- **DATASET CONTENT**
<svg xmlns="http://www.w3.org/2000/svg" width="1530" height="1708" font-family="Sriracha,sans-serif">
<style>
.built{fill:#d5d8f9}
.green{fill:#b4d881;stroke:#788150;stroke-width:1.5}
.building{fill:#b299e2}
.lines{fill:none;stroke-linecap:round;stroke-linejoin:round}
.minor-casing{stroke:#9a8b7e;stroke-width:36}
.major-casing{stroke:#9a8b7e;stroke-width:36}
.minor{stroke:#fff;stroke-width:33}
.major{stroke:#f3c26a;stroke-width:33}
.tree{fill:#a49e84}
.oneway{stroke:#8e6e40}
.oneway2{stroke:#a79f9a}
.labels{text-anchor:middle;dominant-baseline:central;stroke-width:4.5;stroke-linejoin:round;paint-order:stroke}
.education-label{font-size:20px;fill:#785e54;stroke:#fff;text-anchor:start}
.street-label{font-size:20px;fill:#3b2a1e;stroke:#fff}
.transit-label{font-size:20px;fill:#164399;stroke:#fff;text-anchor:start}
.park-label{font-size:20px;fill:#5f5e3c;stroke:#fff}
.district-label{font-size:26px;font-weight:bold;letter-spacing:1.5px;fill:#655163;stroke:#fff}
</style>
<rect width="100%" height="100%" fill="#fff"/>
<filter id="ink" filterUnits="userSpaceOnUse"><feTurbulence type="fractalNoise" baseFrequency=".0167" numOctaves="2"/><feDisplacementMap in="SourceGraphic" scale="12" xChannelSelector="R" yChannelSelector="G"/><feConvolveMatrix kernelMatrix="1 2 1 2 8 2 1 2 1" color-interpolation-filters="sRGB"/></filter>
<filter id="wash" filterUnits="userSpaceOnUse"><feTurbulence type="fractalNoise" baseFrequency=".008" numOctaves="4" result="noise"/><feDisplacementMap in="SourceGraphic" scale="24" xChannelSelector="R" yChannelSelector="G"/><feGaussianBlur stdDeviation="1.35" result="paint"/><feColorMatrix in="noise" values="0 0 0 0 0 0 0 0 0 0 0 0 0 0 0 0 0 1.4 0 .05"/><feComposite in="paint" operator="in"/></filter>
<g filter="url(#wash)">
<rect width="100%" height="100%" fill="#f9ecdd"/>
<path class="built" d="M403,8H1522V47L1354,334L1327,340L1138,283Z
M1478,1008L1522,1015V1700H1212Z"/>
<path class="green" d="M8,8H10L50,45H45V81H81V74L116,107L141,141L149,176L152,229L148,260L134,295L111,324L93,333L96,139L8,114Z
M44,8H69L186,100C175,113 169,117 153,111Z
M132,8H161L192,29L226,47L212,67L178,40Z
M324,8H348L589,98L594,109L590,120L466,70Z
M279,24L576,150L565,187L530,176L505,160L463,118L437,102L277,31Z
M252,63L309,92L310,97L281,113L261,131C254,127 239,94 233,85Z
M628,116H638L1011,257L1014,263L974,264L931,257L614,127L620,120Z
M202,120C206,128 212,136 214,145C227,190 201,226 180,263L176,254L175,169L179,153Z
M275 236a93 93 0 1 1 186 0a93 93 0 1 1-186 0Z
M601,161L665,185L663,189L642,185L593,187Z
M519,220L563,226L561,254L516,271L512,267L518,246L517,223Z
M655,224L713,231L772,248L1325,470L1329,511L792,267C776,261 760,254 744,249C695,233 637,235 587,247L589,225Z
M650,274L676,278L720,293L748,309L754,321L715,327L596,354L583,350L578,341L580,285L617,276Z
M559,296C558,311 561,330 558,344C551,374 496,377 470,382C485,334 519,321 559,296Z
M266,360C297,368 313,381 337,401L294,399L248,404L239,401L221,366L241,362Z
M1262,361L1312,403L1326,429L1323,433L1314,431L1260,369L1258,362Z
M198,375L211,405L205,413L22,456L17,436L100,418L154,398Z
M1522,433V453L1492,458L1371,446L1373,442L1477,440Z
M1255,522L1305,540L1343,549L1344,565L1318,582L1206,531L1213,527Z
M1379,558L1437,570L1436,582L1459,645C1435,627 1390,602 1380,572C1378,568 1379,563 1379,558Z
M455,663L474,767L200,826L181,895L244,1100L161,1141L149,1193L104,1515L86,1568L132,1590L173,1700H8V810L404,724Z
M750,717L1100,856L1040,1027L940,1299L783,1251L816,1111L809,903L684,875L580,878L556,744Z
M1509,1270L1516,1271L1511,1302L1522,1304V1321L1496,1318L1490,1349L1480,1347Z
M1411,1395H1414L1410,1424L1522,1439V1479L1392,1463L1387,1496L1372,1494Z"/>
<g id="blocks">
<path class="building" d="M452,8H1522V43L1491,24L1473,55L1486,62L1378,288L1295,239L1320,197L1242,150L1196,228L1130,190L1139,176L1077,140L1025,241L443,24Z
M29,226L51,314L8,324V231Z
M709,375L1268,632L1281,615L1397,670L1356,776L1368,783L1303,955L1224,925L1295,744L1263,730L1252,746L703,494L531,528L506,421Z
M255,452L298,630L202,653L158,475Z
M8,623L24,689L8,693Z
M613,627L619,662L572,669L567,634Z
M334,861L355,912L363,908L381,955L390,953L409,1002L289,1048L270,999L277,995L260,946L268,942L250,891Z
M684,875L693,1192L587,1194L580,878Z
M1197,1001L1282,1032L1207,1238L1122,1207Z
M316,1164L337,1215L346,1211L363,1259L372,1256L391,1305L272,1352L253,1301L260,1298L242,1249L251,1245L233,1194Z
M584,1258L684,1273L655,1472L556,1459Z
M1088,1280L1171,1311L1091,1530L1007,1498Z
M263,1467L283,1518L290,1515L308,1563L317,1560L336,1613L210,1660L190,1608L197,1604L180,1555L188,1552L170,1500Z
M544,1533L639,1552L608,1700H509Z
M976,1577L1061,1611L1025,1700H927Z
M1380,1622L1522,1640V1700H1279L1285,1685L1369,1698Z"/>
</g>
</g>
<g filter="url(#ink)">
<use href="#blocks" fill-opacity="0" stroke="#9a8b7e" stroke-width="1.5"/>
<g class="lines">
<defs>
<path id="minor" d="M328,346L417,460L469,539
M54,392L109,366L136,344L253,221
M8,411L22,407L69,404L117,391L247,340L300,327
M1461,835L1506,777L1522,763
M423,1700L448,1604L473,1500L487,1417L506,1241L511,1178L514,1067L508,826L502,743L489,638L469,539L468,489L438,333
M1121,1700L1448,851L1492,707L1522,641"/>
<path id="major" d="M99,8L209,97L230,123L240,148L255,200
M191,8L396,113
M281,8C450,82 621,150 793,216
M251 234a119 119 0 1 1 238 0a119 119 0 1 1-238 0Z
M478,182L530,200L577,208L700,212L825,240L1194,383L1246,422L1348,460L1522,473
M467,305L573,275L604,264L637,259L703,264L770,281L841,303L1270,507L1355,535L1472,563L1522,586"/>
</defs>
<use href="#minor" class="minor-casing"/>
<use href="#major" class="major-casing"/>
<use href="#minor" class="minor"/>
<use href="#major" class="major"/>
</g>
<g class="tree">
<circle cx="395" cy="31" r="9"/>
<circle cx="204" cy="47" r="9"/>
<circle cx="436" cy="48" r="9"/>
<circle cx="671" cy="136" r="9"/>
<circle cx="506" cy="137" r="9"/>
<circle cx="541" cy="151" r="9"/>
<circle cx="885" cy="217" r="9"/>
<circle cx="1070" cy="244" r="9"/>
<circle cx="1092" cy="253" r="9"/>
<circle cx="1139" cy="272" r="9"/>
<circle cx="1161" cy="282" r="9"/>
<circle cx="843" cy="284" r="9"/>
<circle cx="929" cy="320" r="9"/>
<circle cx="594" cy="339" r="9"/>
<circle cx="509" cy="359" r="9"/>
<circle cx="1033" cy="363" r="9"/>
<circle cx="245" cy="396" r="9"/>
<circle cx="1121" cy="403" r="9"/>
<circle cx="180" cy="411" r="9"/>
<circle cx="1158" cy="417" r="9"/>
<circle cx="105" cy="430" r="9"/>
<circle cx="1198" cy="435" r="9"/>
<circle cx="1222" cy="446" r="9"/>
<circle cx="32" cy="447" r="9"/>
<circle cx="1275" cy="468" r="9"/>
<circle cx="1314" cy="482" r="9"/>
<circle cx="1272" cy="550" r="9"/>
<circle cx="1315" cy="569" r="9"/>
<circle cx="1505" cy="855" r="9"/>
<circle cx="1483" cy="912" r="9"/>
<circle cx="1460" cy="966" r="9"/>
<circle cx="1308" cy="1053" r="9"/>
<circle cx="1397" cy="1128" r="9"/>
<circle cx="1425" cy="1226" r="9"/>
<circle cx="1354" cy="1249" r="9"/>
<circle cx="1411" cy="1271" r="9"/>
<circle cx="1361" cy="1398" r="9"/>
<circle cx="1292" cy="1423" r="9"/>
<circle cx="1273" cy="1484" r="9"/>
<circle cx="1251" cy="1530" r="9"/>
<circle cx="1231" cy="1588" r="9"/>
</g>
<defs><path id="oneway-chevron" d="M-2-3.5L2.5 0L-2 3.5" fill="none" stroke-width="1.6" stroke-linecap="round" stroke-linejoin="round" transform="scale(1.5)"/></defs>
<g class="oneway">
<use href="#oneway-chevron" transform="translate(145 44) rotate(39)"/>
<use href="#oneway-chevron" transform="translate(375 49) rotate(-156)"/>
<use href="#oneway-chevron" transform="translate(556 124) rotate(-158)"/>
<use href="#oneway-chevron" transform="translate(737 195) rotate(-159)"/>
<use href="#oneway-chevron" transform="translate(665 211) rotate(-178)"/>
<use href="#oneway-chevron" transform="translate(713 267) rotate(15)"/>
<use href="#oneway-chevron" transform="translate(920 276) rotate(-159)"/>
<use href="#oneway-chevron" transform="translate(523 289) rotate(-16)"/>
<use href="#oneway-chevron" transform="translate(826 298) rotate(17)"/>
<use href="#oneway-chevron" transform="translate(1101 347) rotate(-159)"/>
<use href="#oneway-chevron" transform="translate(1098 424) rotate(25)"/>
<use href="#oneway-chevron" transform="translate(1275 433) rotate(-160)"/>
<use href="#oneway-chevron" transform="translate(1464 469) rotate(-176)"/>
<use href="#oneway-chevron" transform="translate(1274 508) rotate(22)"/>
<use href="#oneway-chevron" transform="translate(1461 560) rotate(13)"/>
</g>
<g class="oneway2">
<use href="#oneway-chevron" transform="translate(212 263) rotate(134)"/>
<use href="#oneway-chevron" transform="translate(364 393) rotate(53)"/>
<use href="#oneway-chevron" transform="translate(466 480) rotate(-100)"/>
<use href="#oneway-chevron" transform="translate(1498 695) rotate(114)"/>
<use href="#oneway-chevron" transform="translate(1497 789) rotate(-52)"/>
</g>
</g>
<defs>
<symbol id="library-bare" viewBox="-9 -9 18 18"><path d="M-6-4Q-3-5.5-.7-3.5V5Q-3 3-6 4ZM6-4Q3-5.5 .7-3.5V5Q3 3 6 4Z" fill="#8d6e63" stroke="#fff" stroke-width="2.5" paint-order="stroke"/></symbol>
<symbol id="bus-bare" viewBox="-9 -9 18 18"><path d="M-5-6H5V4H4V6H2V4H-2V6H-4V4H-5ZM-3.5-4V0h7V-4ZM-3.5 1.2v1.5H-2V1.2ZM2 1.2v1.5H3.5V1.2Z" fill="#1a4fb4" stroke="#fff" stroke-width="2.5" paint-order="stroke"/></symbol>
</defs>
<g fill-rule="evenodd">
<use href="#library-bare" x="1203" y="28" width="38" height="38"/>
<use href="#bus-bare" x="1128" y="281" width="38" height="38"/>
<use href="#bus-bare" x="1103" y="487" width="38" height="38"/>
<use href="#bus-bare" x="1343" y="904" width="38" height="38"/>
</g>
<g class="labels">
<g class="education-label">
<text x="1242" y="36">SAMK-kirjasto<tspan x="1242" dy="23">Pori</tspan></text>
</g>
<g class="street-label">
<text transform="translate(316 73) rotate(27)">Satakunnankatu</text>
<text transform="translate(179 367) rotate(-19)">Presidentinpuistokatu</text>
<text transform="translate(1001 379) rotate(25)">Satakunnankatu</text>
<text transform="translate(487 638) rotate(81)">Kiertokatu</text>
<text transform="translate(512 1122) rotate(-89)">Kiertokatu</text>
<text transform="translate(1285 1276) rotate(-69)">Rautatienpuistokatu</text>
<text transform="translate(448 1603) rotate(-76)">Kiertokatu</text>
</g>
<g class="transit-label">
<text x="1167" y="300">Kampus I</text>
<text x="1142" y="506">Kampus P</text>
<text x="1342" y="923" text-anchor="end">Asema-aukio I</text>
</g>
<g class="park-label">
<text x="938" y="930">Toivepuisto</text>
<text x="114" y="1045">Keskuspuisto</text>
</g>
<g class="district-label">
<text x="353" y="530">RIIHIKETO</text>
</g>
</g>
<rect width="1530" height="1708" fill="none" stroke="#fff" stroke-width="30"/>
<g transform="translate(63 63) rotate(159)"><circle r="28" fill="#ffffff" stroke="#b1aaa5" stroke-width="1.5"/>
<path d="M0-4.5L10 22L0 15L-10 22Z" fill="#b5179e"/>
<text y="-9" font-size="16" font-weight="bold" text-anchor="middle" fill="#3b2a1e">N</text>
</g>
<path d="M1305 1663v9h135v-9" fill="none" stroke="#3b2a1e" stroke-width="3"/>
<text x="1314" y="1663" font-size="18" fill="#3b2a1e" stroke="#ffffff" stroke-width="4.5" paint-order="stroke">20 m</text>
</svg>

- **WHAT NEEDS TO BE DONE**
Wherever a line of the records above contains the string "xChannelSelector", copy that line out.

- **RESPONSE TO THIS TASK**
<filter id="ink" filterUnits="userSpaceOnUse"><feTurbulence type="fractalNoise" baseFrequency=".0167" numOctaves="2"/><feDisplacementMap in="SourceGraphic" scale="12" xChannelSelector="R" yChannelSelector="G"/><feConvolveMatrix kernelMatrix="1 2 1 2 8 2 1 2 1" color-interpolation-filters="sRGB"/></filter>
<filter id="wash" filterUnits="userSpaceOnUse"><feTurbulence type="fractalNoise" baseFrequency=".008" numOctaves="4" result="noise"/><feDisplacementMap in="SourceGraphic" scale="24" xChannelSelector="R" yChannelSelector="G"/><feGaussianBlur stdDeviation="1.35" result="paint"/><feColorMatrix in="noise" values="0 0 0 0 0 0 0 0 0 0 0 0 0 0 0 0 0 1.4 0 .05"/><feComposite in="paint" operator="in"/></filter>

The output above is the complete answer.